**REQUIREMENT**
From the entries below, copy every line where the string "YOffset" appears.

Plain-text engineering files
-- -- --

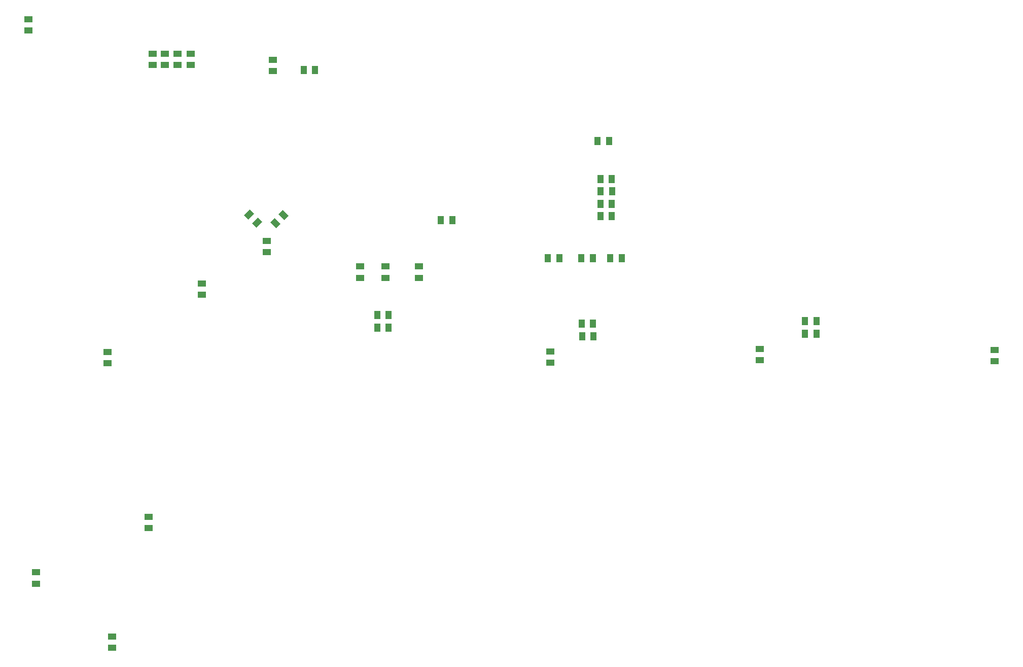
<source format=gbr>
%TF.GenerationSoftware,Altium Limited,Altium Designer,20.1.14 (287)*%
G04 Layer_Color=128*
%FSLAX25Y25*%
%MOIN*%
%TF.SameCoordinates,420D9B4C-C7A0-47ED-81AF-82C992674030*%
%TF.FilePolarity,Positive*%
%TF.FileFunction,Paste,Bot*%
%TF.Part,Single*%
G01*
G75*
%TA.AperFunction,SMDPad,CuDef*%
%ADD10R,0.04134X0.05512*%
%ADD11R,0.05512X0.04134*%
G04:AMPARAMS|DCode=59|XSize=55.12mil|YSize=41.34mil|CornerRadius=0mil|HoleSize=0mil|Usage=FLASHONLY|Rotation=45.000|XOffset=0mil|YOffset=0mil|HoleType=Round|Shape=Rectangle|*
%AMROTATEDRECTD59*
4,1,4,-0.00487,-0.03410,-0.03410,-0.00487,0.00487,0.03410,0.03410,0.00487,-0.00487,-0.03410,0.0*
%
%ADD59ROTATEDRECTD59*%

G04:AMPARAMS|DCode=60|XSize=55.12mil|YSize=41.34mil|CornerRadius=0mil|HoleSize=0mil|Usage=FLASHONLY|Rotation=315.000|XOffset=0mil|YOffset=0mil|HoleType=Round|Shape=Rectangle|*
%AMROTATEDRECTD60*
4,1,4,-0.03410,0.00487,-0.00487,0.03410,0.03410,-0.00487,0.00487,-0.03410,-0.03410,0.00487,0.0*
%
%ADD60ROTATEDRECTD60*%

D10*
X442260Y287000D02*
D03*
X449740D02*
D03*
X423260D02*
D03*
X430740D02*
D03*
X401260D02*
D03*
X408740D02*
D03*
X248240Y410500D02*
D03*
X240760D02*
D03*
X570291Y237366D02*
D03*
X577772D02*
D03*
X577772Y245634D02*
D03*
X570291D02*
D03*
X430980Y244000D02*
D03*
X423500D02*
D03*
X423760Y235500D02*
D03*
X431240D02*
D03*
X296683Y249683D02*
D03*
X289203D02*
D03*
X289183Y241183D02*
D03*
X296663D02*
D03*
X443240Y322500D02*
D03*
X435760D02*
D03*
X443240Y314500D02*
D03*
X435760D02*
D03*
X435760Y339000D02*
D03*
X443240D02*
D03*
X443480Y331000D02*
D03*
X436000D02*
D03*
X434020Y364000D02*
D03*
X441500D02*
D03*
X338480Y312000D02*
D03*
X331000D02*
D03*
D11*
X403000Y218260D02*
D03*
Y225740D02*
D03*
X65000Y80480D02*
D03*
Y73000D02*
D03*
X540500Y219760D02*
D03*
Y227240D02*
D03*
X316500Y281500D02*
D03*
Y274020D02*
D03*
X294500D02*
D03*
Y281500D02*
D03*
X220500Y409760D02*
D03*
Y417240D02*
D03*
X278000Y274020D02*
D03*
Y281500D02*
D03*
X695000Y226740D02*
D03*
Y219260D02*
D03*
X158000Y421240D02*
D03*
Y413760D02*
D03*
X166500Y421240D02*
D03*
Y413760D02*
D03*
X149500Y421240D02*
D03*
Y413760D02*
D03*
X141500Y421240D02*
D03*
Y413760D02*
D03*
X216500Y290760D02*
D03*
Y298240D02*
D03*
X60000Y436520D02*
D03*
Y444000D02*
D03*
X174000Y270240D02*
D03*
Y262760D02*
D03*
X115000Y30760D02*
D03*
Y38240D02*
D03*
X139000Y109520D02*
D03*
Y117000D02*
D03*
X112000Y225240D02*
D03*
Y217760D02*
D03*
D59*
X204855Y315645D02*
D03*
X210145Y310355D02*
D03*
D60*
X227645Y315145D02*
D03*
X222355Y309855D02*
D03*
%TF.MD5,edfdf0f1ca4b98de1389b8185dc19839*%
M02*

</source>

-- -- --

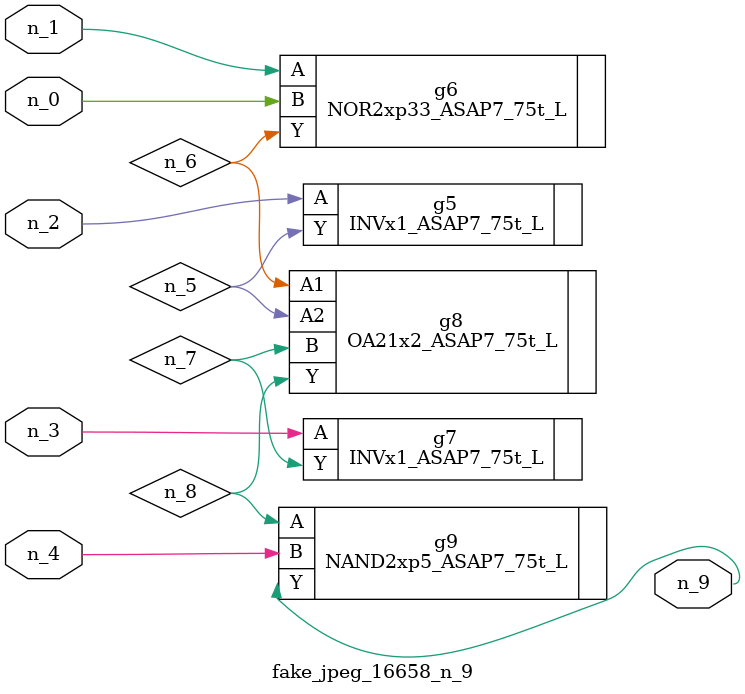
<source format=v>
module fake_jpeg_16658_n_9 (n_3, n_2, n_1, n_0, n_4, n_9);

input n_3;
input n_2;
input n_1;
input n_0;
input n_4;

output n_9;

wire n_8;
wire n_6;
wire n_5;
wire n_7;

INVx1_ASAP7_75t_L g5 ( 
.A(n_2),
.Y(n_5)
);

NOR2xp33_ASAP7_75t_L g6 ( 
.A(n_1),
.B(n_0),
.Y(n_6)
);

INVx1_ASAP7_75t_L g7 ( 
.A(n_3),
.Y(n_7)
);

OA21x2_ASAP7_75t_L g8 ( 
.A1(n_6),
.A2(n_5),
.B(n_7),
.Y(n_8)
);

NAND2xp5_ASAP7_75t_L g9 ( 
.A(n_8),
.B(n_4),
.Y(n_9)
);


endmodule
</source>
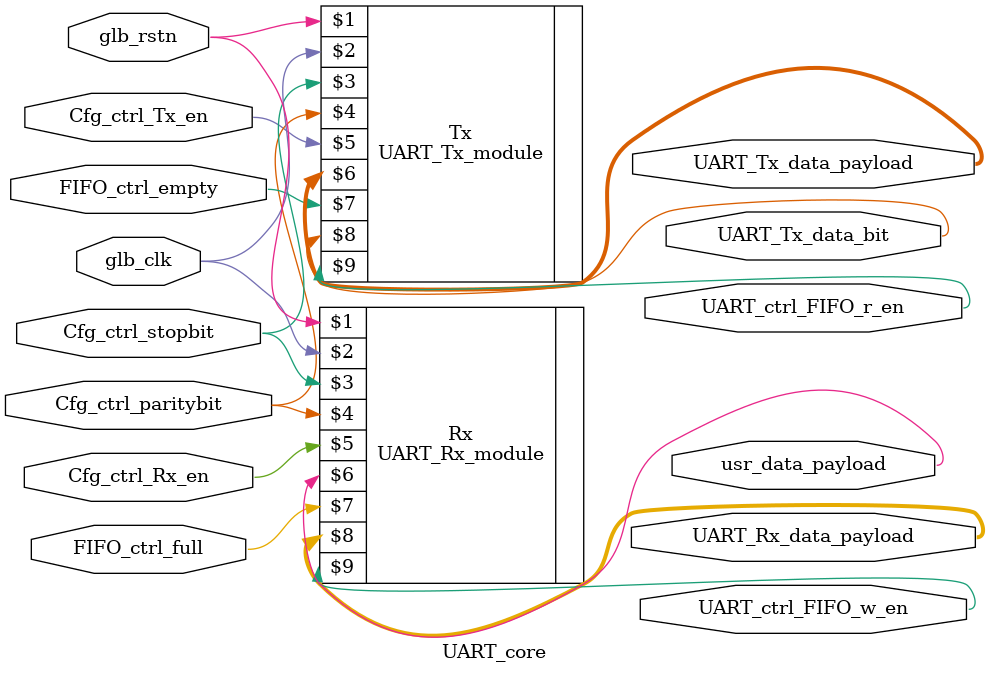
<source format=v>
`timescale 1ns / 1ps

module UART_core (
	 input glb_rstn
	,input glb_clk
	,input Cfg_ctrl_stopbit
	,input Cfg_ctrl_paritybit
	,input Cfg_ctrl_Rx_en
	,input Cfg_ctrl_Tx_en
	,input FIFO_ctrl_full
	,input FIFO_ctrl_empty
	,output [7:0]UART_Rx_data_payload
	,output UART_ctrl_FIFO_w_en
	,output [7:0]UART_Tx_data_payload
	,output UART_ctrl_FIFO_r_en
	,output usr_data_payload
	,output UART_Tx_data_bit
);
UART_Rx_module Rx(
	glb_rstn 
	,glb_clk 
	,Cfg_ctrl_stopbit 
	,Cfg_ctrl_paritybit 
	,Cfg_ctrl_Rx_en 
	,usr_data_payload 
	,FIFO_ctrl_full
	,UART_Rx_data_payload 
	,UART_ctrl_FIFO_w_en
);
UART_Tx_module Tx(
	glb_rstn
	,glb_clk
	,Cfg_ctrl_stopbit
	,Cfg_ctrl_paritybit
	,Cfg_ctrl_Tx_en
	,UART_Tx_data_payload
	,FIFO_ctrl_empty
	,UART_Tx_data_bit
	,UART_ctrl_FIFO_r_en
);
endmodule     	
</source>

-- -- --

**EXPECTED OUTPUT**
G04:AMPARAMS|DCode=59|XSize=55.12mil|YSize=41.34mil|CornerRadius=0mil|HoleSize=0mil|Usage=FLASHONLY|Rotation=45.000|XOffset=0mil|YOffset=0mil|HoleType=Round|Shape=Rectangle|*
G04:AMPARAMS|DCode=60|XSize=55.12mil|YSize=41.34mil|CornerRadius=0mil|HoleSize=0mil|Usage=FLASHONLY|Rotation=315.000|XOffset=0mil|YOffset=0mil|HoleType=Round|Shape=Rectangle|*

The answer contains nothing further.